I applied it in my Ph. D. thesis for a problem of marketing research.
What research areas dealing with ROC curves I am interested in?
I am interested in the relation between precision and recall curves and ROC curves. There is a key paper about this issue, by
Davis and Goadrich (2006). Find the paper in their site:
http://pages.cs.wisc.edu/~richm/articles/davisgoadrichcamera2.pdf. This has been a very influential paper as you can see from the cites in scholar.google. They even provide a java program to compute ROC curves from PR curves and vice-versa:
http://pages.cs.wisc.edu/~richm/programs/AUC/
Definetly, a most interesting site to visit: http://pages.cs.wisc.edu/~richm/
From the cites in scholar.google you will also find the following:
J Burez, D Van den Poel (2008): Handling class imbalance in customer churn prediction - Expert Systems With Applications, 2008 - Elsevier
This is a most interesting paper about the problem of predicting churn, and uses PR and ROC curves for evaluation of different algorithms. Now reading it.
AL Garcia-Almanza, EPK Tsang, E Galvan-Lopez ('): Evolving Decision Rules to Discover Patterns in Financial Data Sets
Well, what to say about patterns in financial data sets these days? A curious application…

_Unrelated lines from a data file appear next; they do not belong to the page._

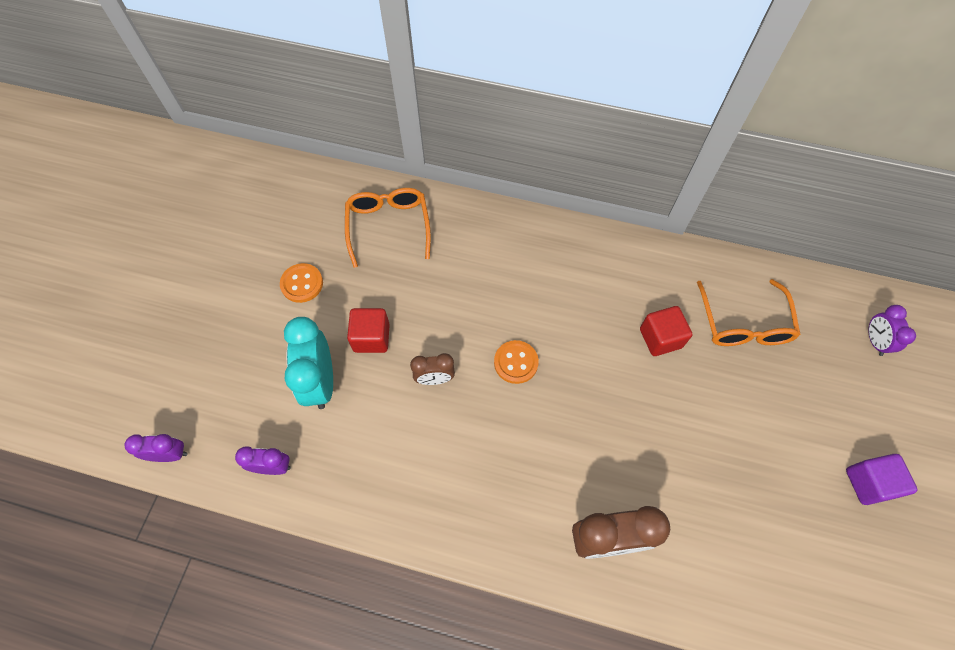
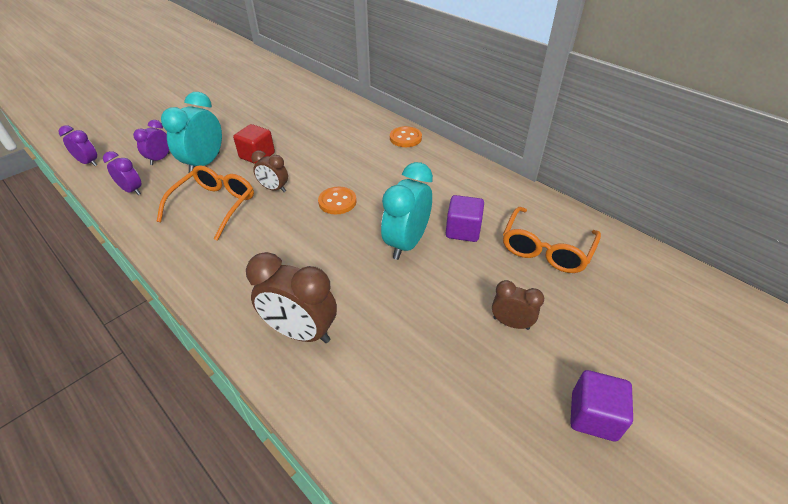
camera: 30 degrees right, 20 degrees down
orange button [280,263,323,303] -> orange button moved to [390,126,422,147]
orange glasses [345,188,431,268] -> orange glasses moved to [157,165,254,241]
red cube [640,306,692,356] -> purple cube [446,195,484,242]
purple clock [868,305,916,356] -> purple clock moved to [133,120,170,165]
none -> turquoise clock [381,162,433,260]
none -> brown clock [492,280,544,330]

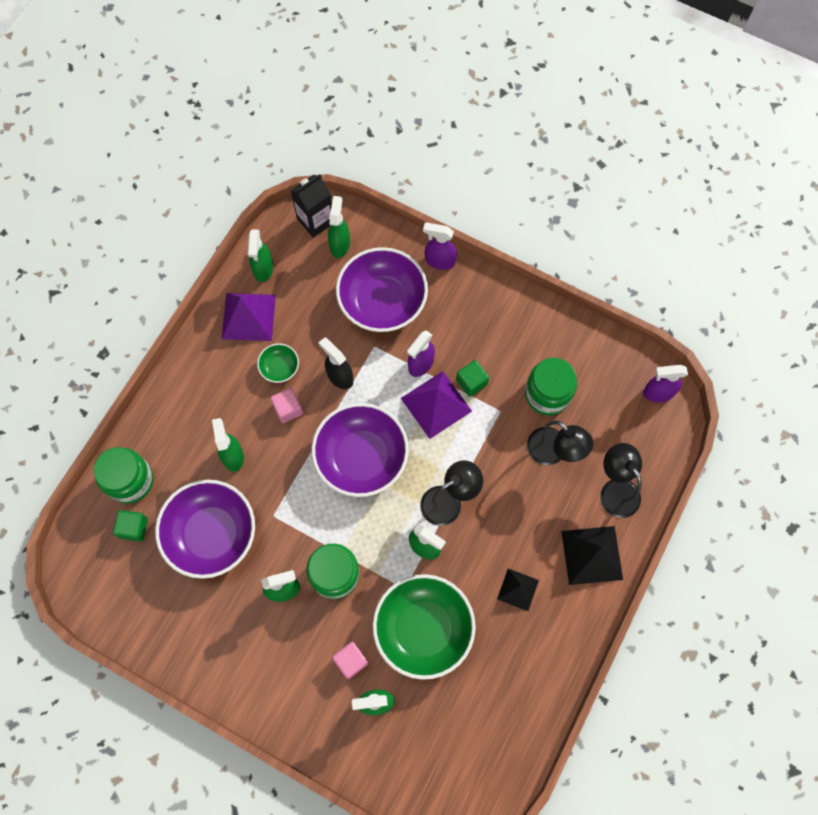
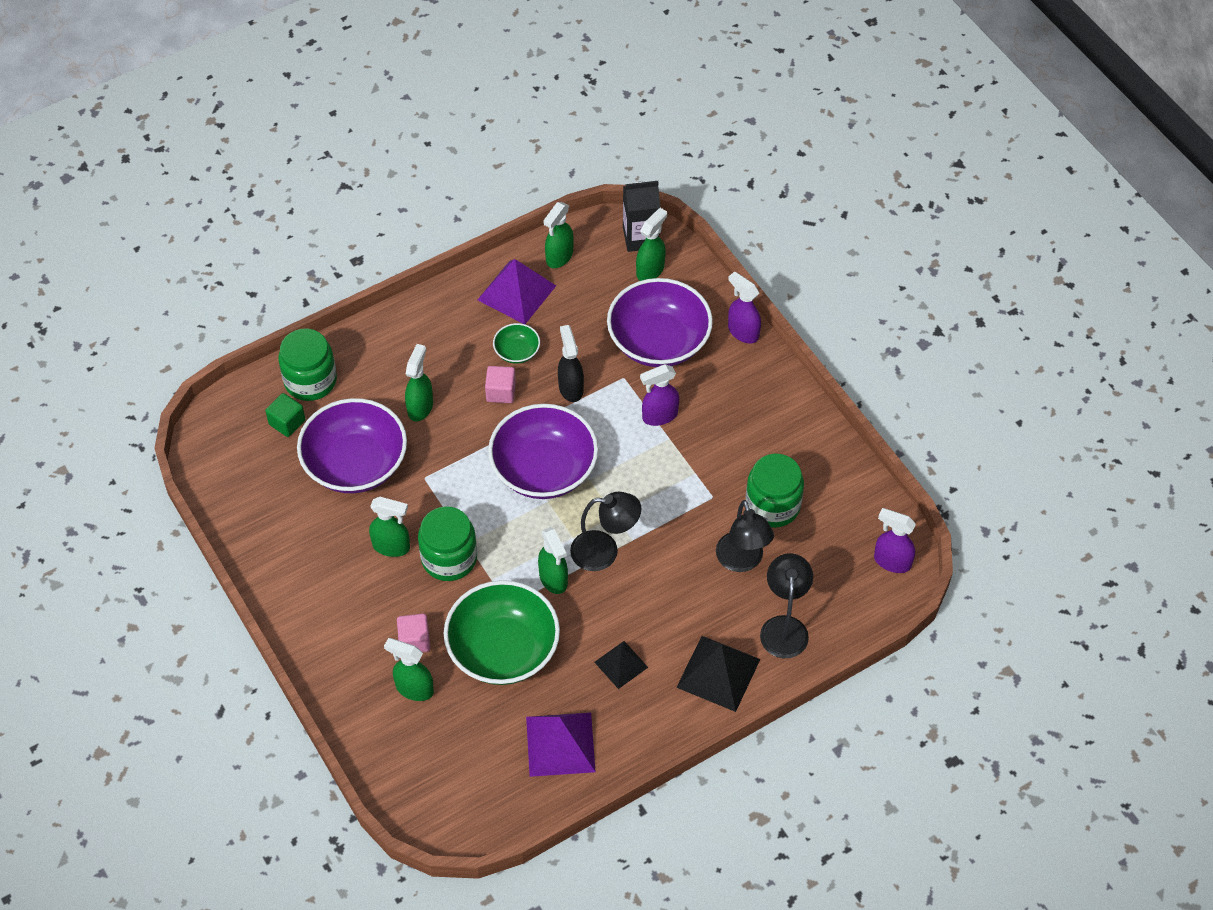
camera: 30 degrees right, 15 degrees down
purple pyramid [401,371,472,439] -> purple pyramid moved to [526,713,596,777]
green cube [456,360,489,397] -> none

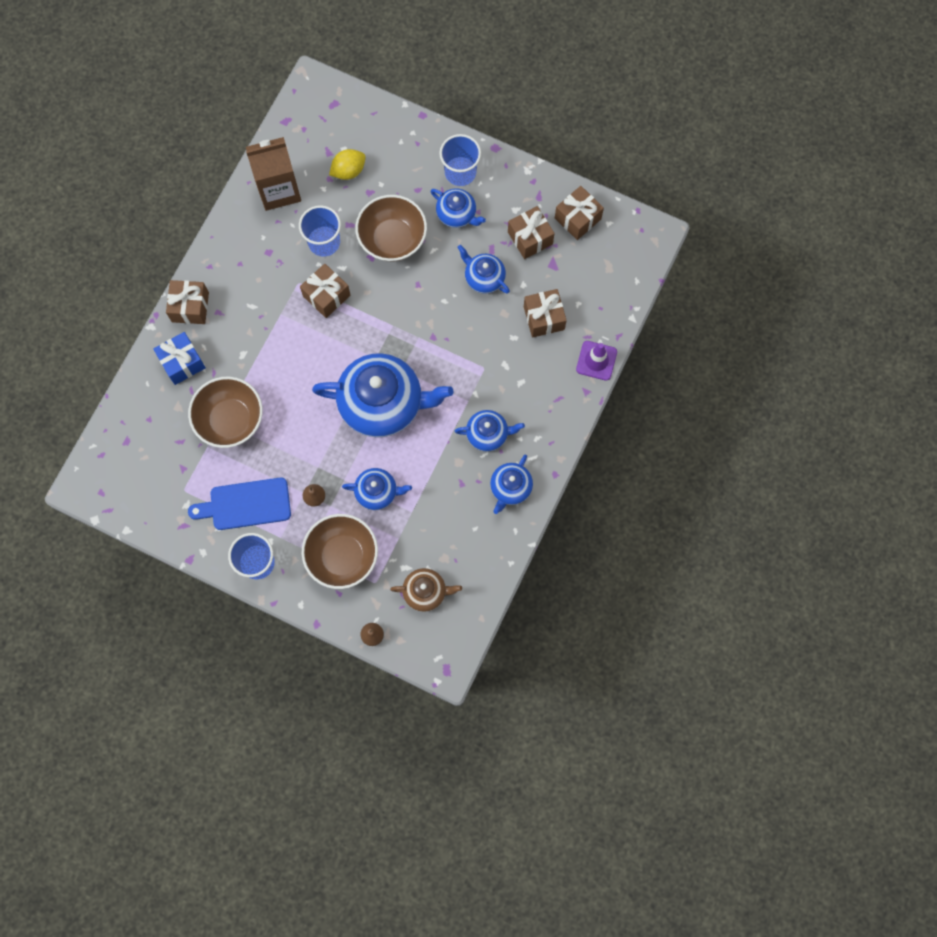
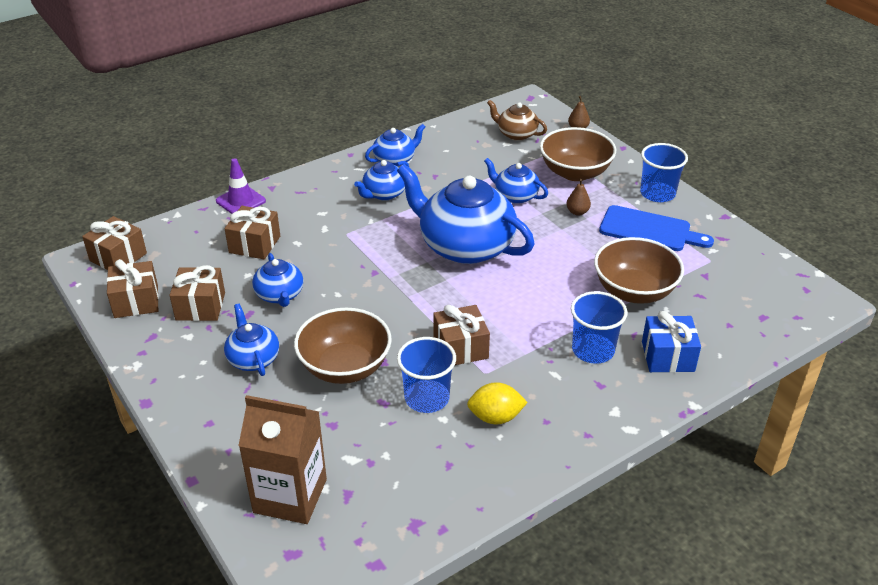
camera: 150 degrees left, 35 degrees down
brown gift [166,280,209,324] -> brown gift moved to [82,216,147,270]
brown carton [246,137,301,211] -> brown carton moved to [238,395,327,524]
yellow lemon [329,149,366,180] -> yellow lemon moved to [467,382,528,424]
blue cup [439,134,481,186] -> blue cup moved to [571,291,628,364]
blue teapot [454,410,525,452] -> blue teapot turned 75 degrees counterclockwise [354,160,409,200]

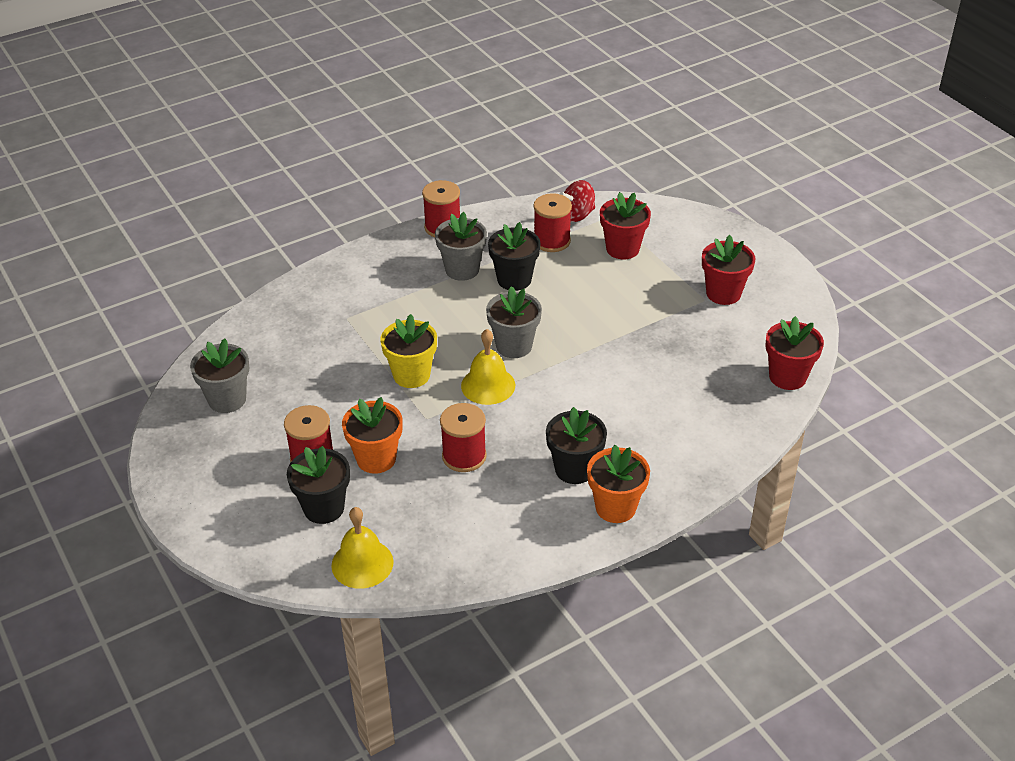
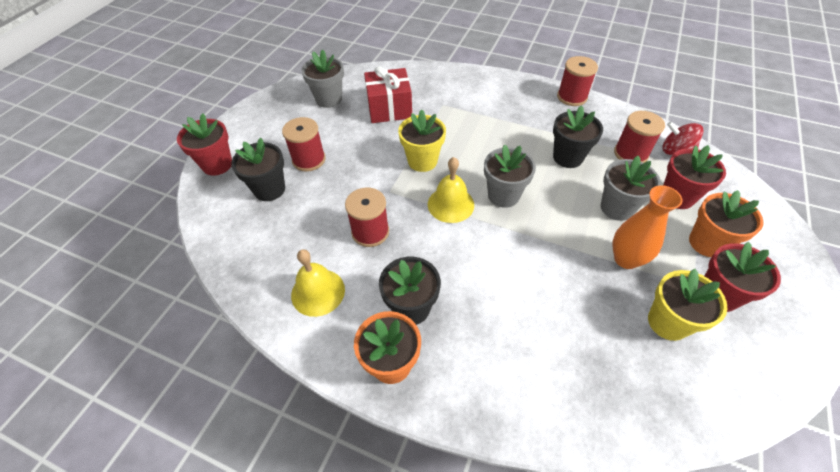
camera: 55 degrees right, 10 degrees up
yellow bell [331,507,394,589] -> yellow bell moved to [291,249,345,317]
orange flower pot [342,397,403,474] -> orange flower pot moved to [689,190,764,257]
grey flower pot [435,212,487,281] -> grey flower pot moved to [601,156,661,221]
red flower pot [765,316,824,390] -> red flower pot moved to [177,113,232,176]
none -> red gift [364,66,412,123]
none -> orange vase [613,185,683,269]
none -> yellow flower pot [648,269,727,341]

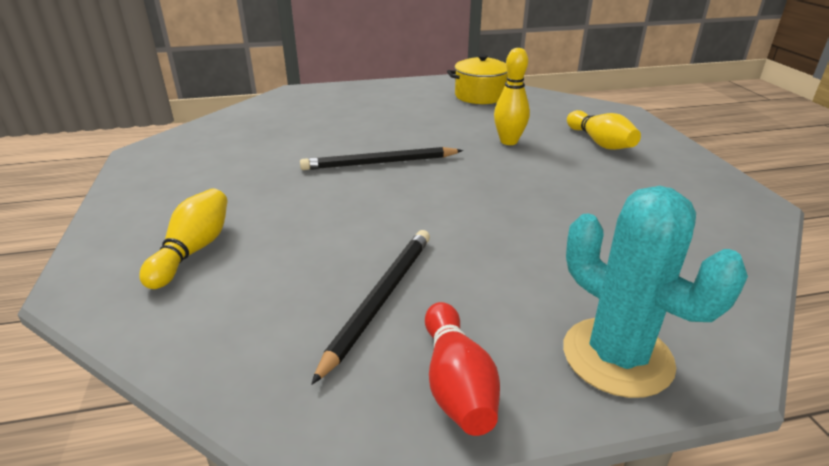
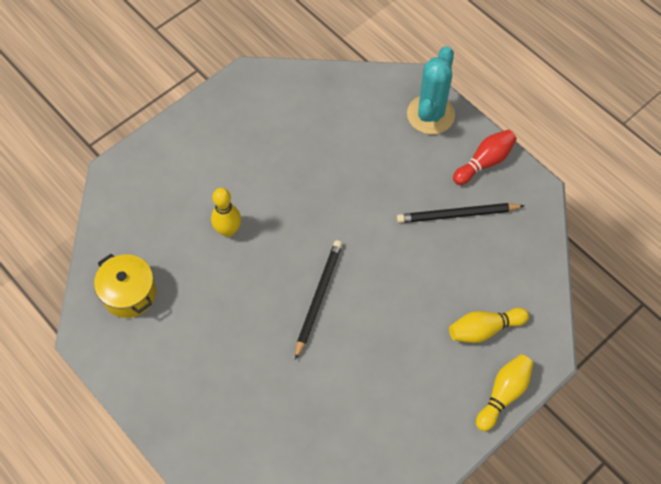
camera: 120 degrees left, 30 degrees up
black pencil [300,147,463,170] -> black pencil turned 120 degrees counterclockwise [295,240,343,360]
yellow bowling pin [567,110,641,150] -> yellow bowling pin moved to [476,354,534,431]

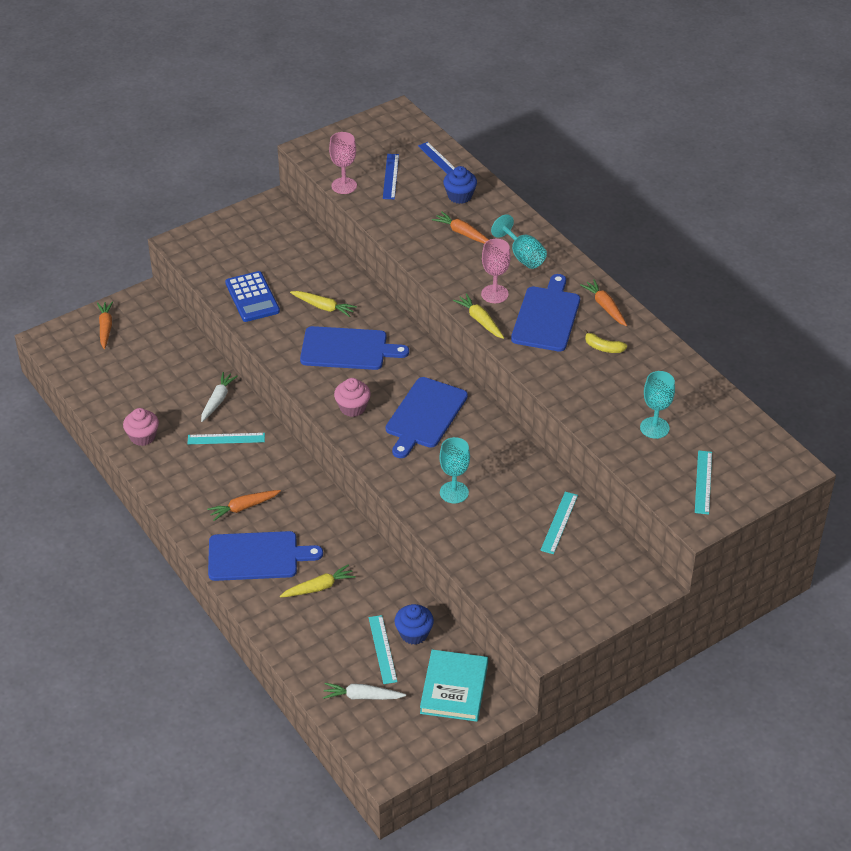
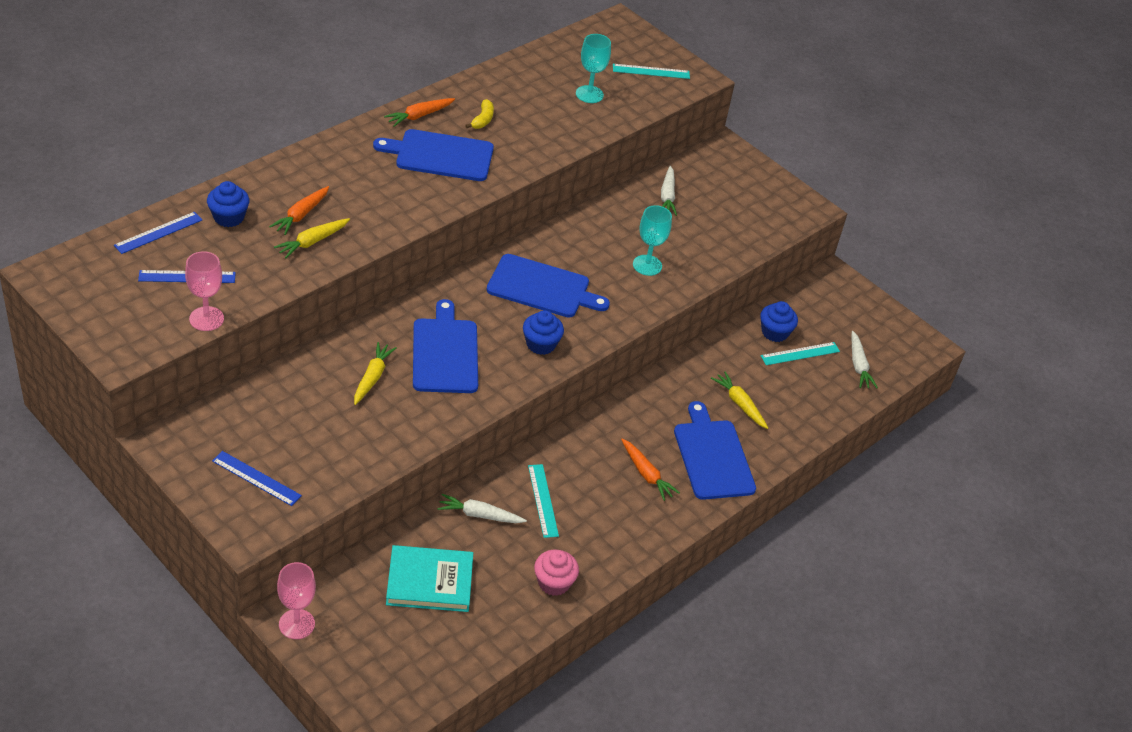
camera: 105 degrees left, 0 degrees up
orange carrot [97,301,113,349] -> none
blue calculator [225,271,280,322] -> none
pink cupcake [334,378,371,417] -> blue cupcake [523,310,564,355]
turquoise book [420,649,488,722] -> turquoise book moved to [386,545,473,612]
yellow carrot [453,293,504,339] -> yellow carrot moved to [274,218,350,258]
pink goblet [481,239,511,303] -> pink goblet moved to [277,562,316,639]
turquoise goblet [491,214,547,269] -> none
turquoise ruler [540,492,578,554] -> white carrot [661,166,677,216]
none -> blue ruler [212,451,302,506]

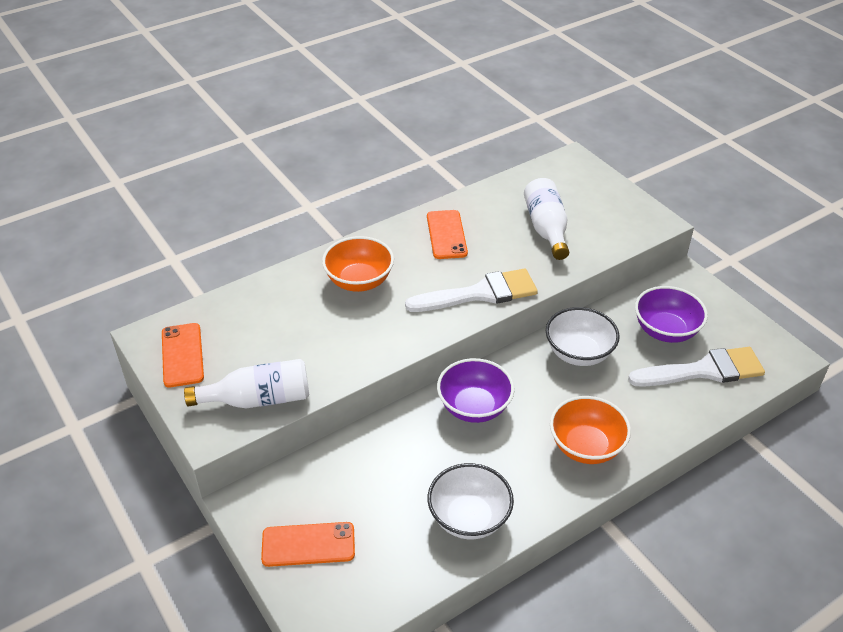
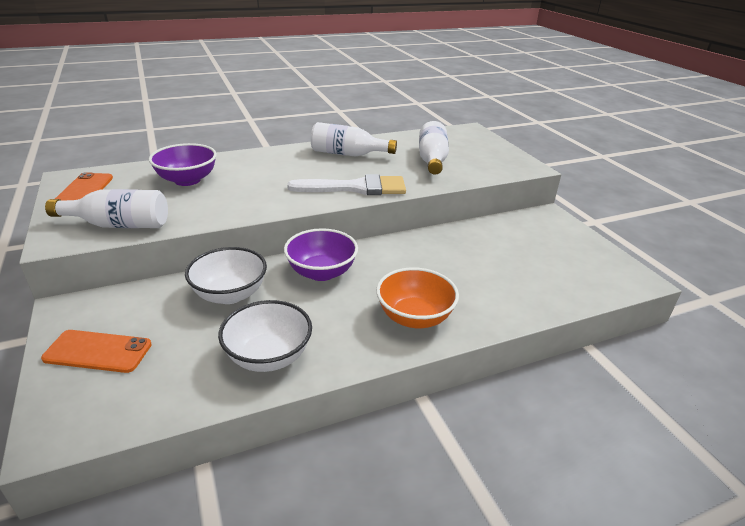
camera: 10 degrees right, 10 degrees down
orange bowl [322,236,394,292] -> none
orange phone [427,210,468,259] -> white bottle [311,122,397,157]
white bowl [546,307,620,366] -> white bowl moved to [185,247,267,304]
white brush [628,347,765,387] -> none
purple bowl [635,286,708,343] -> purple bowl moved to [149,143,217,186]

Data mining with rarity (very few positive examples in comparison with total number) is still a challenge. Some key references:
Weiss, G. M. (2004): Mining with rarity: a unifying framework. ACM SIGKDD Explorations Newsletter, 2004,Volume 6, Issue 1 - Page 7
S Visa, A Ralescu (2005): Issues in mining imbalanced data sets-A review paper. Proceedings of the Sixteen Midwest Artificial Intelligence. Journal of Artificial Intelligence Research 19:315-354.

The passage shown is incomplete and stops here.